Once every so often, a blogger somewhere asks if it’s possible to recognize how good a book is without liking it.   I think we’d all agree that a book can be good even though it does not fit our own personal taste.  At least in theory.  But when the rubber hits the road, or the fingers turn the pages, could you praise what is praiseworthy and write a good review about a book you didn’t like?

The Beauty of Men by Andrew Holleran contains some of the best writing I’ve read in a while.  Mr. Holleran takes the reader into the lives and psyches of his characters with an empathetic touch bringing them  to life with honesty and with understanding.  He neither judges nor asks us to feel sorry for the people he portrays.  His words are straightforward enough to cut to the quick, but writerly enough to be lyrical when lyrical is called for.

The Beauty of Men is about Lark, a 47-year-old single gay man, who has moved to Florida to help care for his mother who became paralyzed after a fall.

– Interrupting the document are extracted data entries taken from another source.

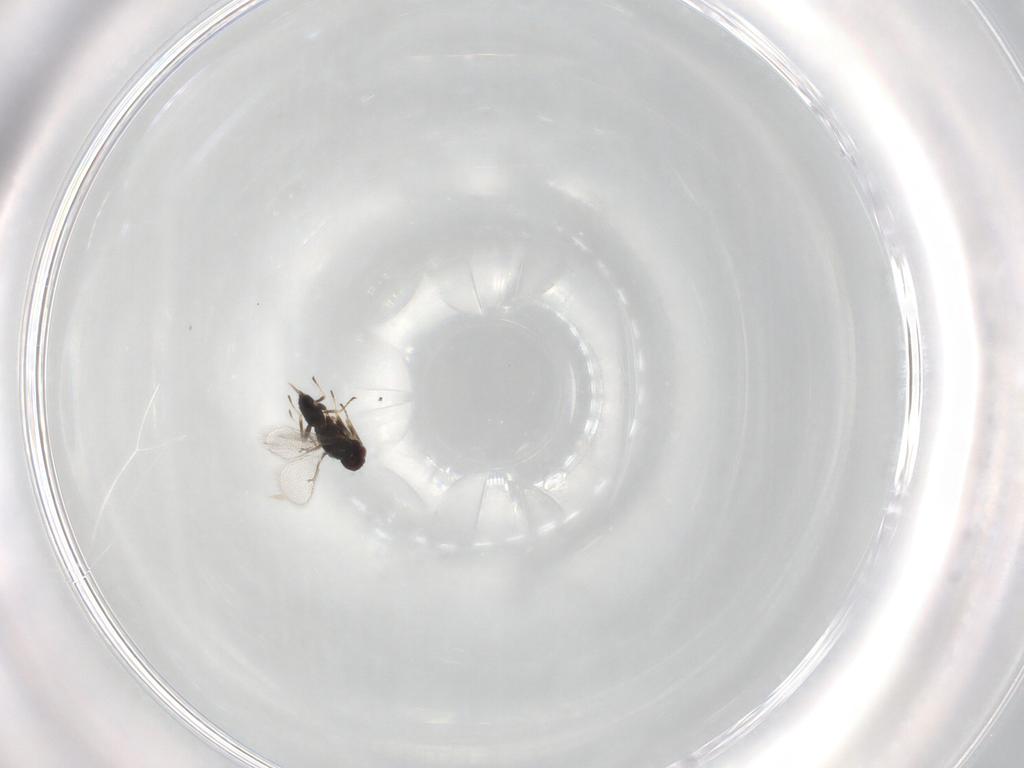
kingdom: Animalia
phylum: Arthropoda
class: Insecta
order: Hymenoptera
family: Eulophidae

At times he has to remind himself, She fell, I didn’t. But it doesn’t matter. She fell on him.  All accidents on a certain scale, he noticed early on, sitting in the waiting rooms of intensive care units, affect not only the person who had the accident, they affect the person’s family as well.  “She’d be better off dead!” his cousin said the evening she visited his mother for the first time after the fall; he wanted to slap her, for saying precisely what they could not allow themselves to think.  “Would you rather have died the night you fell?” he recently asked his mother.  “Oh God, yes!” she said in a loud croak.  So much for the twelve years. They were victims, all of them, of Technology–she’d been on her way out of Life, in a revolving door, and been caught when the door stopped–she’d been stepping into Charon’s boat to cross the river Styx when she was pulled back, one foot in the boat, one foot on the bank.  Death had been devouring her and dropped her to the floor, like a dog distracted by other prey, mangled and crippled and sore.

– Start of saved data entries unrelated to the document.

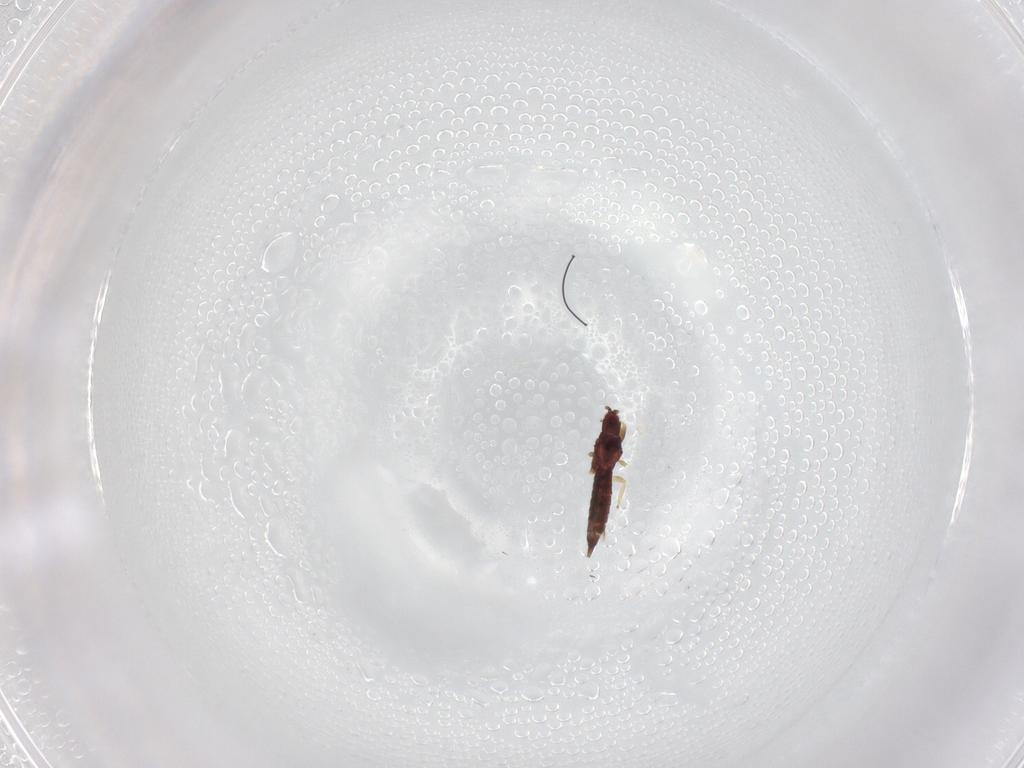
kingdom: Animalia
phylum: Arthropoda
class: Insecta
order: Thysanoptera
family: Phlaeothripidae
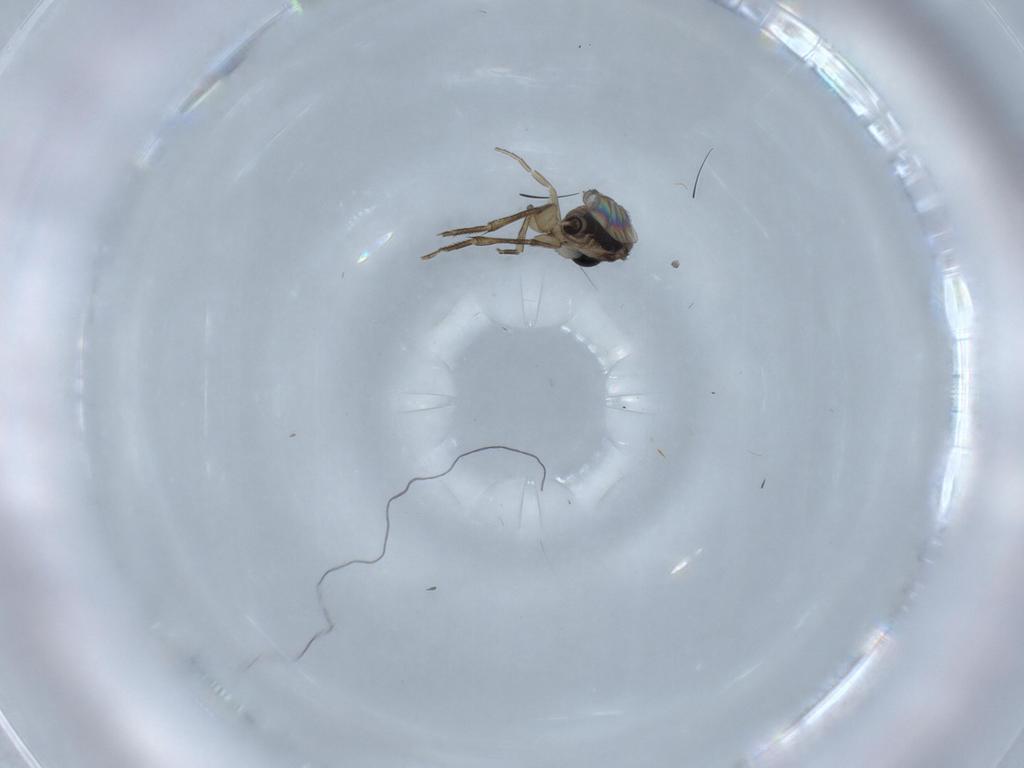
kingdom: Animalia
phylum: Arthropoda
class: Insecta
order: Diptera
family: Phoridae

Ironically, his mother’s injury allowed Lark to escape a world full of death.  The novel is set in the mid-1980’s when AIDS was ravishing a generation of gay men in New York City where Lark was living.  Now, Lark lives alone, has few friends, but he can blame this on his move to rural Florida.  Had he stayed in New York he would be just as alone for a different reason.  Now, instead of going to clubs and bath houses, he goes to the boat ramp and the one local gay bar two towns over in Gainesville.

There are no happy campers in The Beauty of Men.  Maybe one.  Lark’s friend Eddie who frequents the boat ramp almost daily without any illusions of romance.  Eddie is older than Lark but he has none of  Lark’s maudlin attitude about age.  He knows what he is, has accepted it, and goes through life with neither illusion nor self-pity.  Lark on the other hand is obsessed with age.  He has survived the AIDS epidemic only to find himself too old to be the gay man he wants to be anymore.  The old become invisible, which is true in the straight world, too, but invisibility for older gays in the 1980’s was compounded by a community that valued both youth and beauty as signs of good health.  Lark is still interested; he just can’t find anyone who reciprocates.

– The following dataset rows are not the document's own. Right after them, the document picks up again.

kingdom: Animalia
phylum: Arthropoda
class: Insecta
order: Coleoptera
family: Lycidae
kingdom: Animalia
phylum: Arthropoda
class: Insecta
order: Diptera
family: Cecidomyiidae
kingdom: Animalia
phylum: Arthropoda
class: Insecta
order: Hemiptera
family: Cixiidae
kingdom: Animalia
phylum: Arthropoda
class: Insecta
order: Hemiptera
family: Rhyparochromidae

We are the same age, Lark and me. Knowing something of what he feels did not make me like The Beauty of Men more.  Maybe the 1980’s is not long enough ago.  If the novel were set in the 1940’s, I could have felt more for Lark.  But so close to our own time, I lost patience with him early on and never really came around to his side.    I can’t say if the issues the book raises have been resolved or if we’ve just moved on to other things, but it all felt a bit old-hat to me.

So am I recommending the book?  I can say this: It is so well written that I will be reading more of Andrew Holleran’s novels.  I’ve never read his classic Dancer from the Dance which is considered a seminal work in the LGBT Cannon.  When I next see it on the shelf in a used bookstore somewhere, I’ll buy it.  In the end, The Beauty of Men is an excellent work.

 

One of the nice things about moving all of my old reviews over to this newer blog is that I have an excuse to re-read them all again.  I remembered this book, I see the cover and the title in local bookstores frequently, but I had forgotten all about it. This review brought it all back.  I imagine my opinion would be the same were I to read the book today.  It’s too much of its time, too much a piece of history.  I like to see what the author might write if he told this story today. He’s very good, Mr. Holleran.  And I will admit that I have still not read Dancer From the Dance.

2 thoughts on “The Beauty of Men by Andrew Holleran

  1. One thing I’ve really taken away from book blogging the last few years is just how subjective reading can be. My enjoyment of a novel, independent of how great it may be, can change dramatically with my mood and environment.

    I find it’s a nice thing to keep in mind when I feel the string that comes with someone not enjoying a book I hold dear. 🙂

    1. I thinks it’s a little odd, and kind of wonderful, just how hard we take it when someone doesn’t admire a book we love. I really feel it on a very personal level, though I know it has nothing to do with me at all.